A decision from the European Court of Justice (ECJ) on the German data retention law is still pending.
Currently, for instance, the Deutsche Telekom retains IP addresses, i.e., the addresses of users on the Internet, for only one week for billing purposes. German data retention law would allow keeping of the data for ten weeks. But this regulation has been on hold for four years because the responsible Federal Network Agency suspended it following the mentioned court ruling.
This legal battle over the German data retention law had been predicted by data protection experts even before the law had been passed by politicians back in 2015.
To prevent this, politicians had excluded email as a very private form of communication from this law. This meant that email providers such as Tutanota had never been forced to comply with the German data retention law.

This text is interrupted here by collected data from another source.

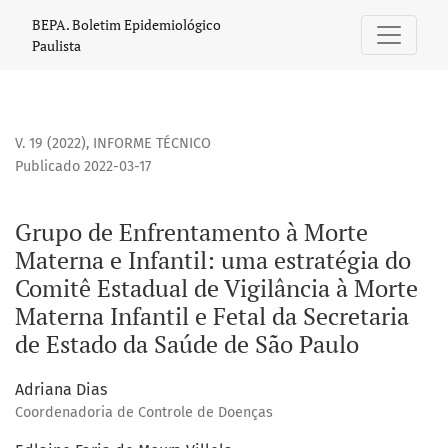
Grupo de Enfrentamento à Morte Materna e Infantil: uma est
BEPA. Boletim Epidemiológico
Paulista
V. 19 (2022)
,
INFORME TÉCNICO
Publicado 2022-03-17
Grupo de Enfrentamento à Morte
Materna e Infantil: uma estratégia do
Comitê Estadual de Vigilância à Morte
Materna Infantil e Fetal da Secretaria
de Estado da Saúde de São Paulo
Adriana Dias
Coordenadoria de Controle de Doenças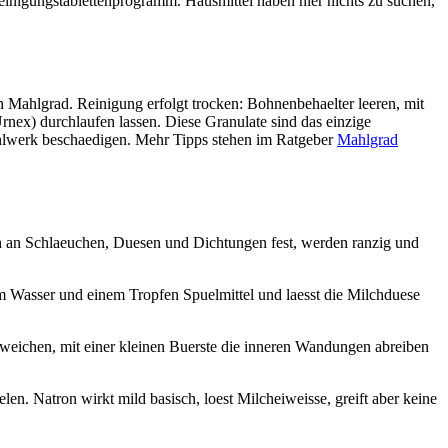
einigungstablettenprogramm. Hausmittel haben hier nichts zu suchen,
 Mahlgrad. Reinigung erfolgt trocken: Bohnenbehaelter leeren, mit
rnex) durchlaufen lassen. Diese Granulate sind das einzige
ahlwerk beschaedigen. Mehr Tipps stehen im Ratgeber
Mahlgrad
ch an Schlaeuchen, Duesen und Dichtungen fest, werden ranzig und
em Wasser und einem Tropfen Spuelmittel und laesst die Milchduese
weichen, mit einer kleinen Buerste die inneren Wandungen abreiben
n. Natron wirkt mild basisch, loest Milcheiweisse, greift aber keine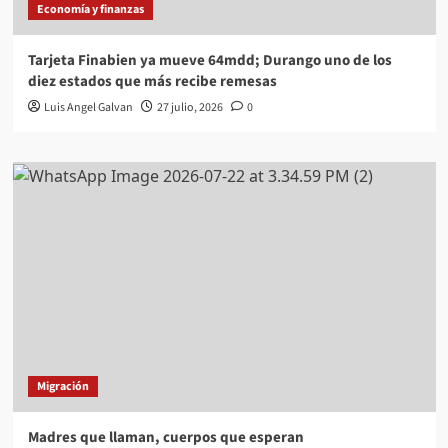
Economía y finanzas
Tarjeta Finabien ya mueve 64mdd; Durango uno de los
diez estados que más recibe remesas
Luis Angel Galvan
27 julio, 2026
0
Migración
Madres que llaman, cuerpos que esperan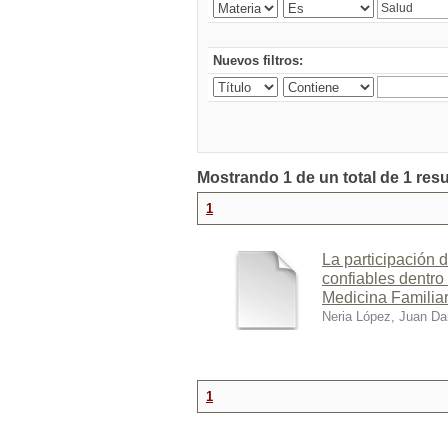
Nuevos filtros:
Mostrando 1 de un total de 1 res
1
La participación d
confiables dentro
Medicina Familiar
Neria López, Juan Da
1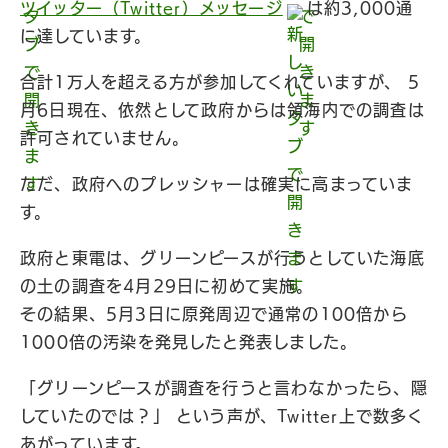
ツイッター（Twitter）メッセージ
は約3,000通
に達しています。
合計1万人を超える方が参加してくれていますが、 5
月6日現在、依然として政府からは領海内での調査は
許可されていません。
ただ、政府へのプレッシャーは確実に高まっていま
す。
政府と東電は、グリーンピースが行うとしていた海底
の土の調査を4月29日に初めて実施。
その結果、5月3日に原発周辺で通常の100倍から
1000倍の汚染を発見したと発表しました。
「グリーンピースが調査を行うと言わなかったら、隠
していたのでは？」 という声が、Twitter上で数多く
あがっています。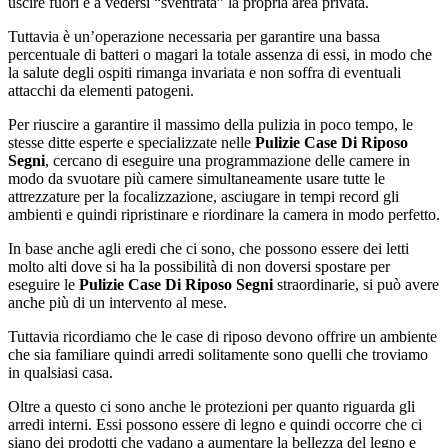
uscire fuori e a vedersi “sventrata” la propria area privata.
Tuttavia è un’operazione necessaria per garantire una bassa
percentuale di batteri o magari la totale assenza di essi, in modo che
la salute degli ospiti rimanga invariata e non soffra di eventuali
attacchi da elementi patogeni.
Per riuscire a garantire il massimo della pulizia in poco tempo, le
stesse ditte esperte e specializzate nelle
Pulizie Case Di Riposo
Segni
, cercano di eseguire una programmazione delle camere in
modo da svuotare più camere simultaneamente usare tutte le
attrezzature per la focalizzazione, asciugare in tempi record gli
ambienti e quindi ripristinare e riordinare la camera in modo perfetto.
In base anche agli eredi che ci sono, che possono essere dei letti
molto alti dove si ha la possibilità di non doversi spostare per
eseguire le
Pulizie Case Di Riposo Segni
straordinarie, si può avere
anche più di un intervento al mese.
Tuttavia ricordiamo che le case di riposo devono offrire un ambiente
che sia familiare quindi arredi solitamente sono quelli che troviamo
in qualsiasi casa.
Oltre a questo ci sono anche le protezioni per quanto riguarda gli
arredi interni. Essi possono essere di legno e quindi occorre che ci
siano dei prodotti che vadano a aumentare la bellezza del legno e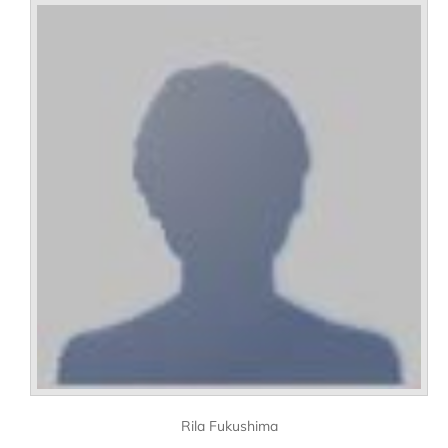
Rila Fukushima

However, the plan of the politicians that by excluding data retention on emails the law would not be questioned by the courts did not work out as expected. It was not understandable - neither to citizens nor to the courts - how communicating via phone or text message should in any case be considered as less private; consequently we now have the still ongoing legal battle.
The discussion on a European level is very similar to what is happening in Germany right now.
For instance, Moritz Körner, a member of the European Parliament for the Free Democratic Party (FDP), thinks it's time to put an end to the currently required data retention obligations:
"In recent years, the EU Commission and the member states have repeatedly failed before the European Court of Justice and have not managed to adopt a legally secure form of data retention. That's why there needs to be a rethink in security policy, away from data retention without any specific reasons."
Today, a new government (SPD, Grüne, FDP) is in power in Germany, and it looks like the new governments wants to set things right and end this legal controversy once and for all.
The plan by the current government to review the German data retention law and to update it in way that it respects civil rights and the citizen's right to privacy is a very promising outlook for Germany.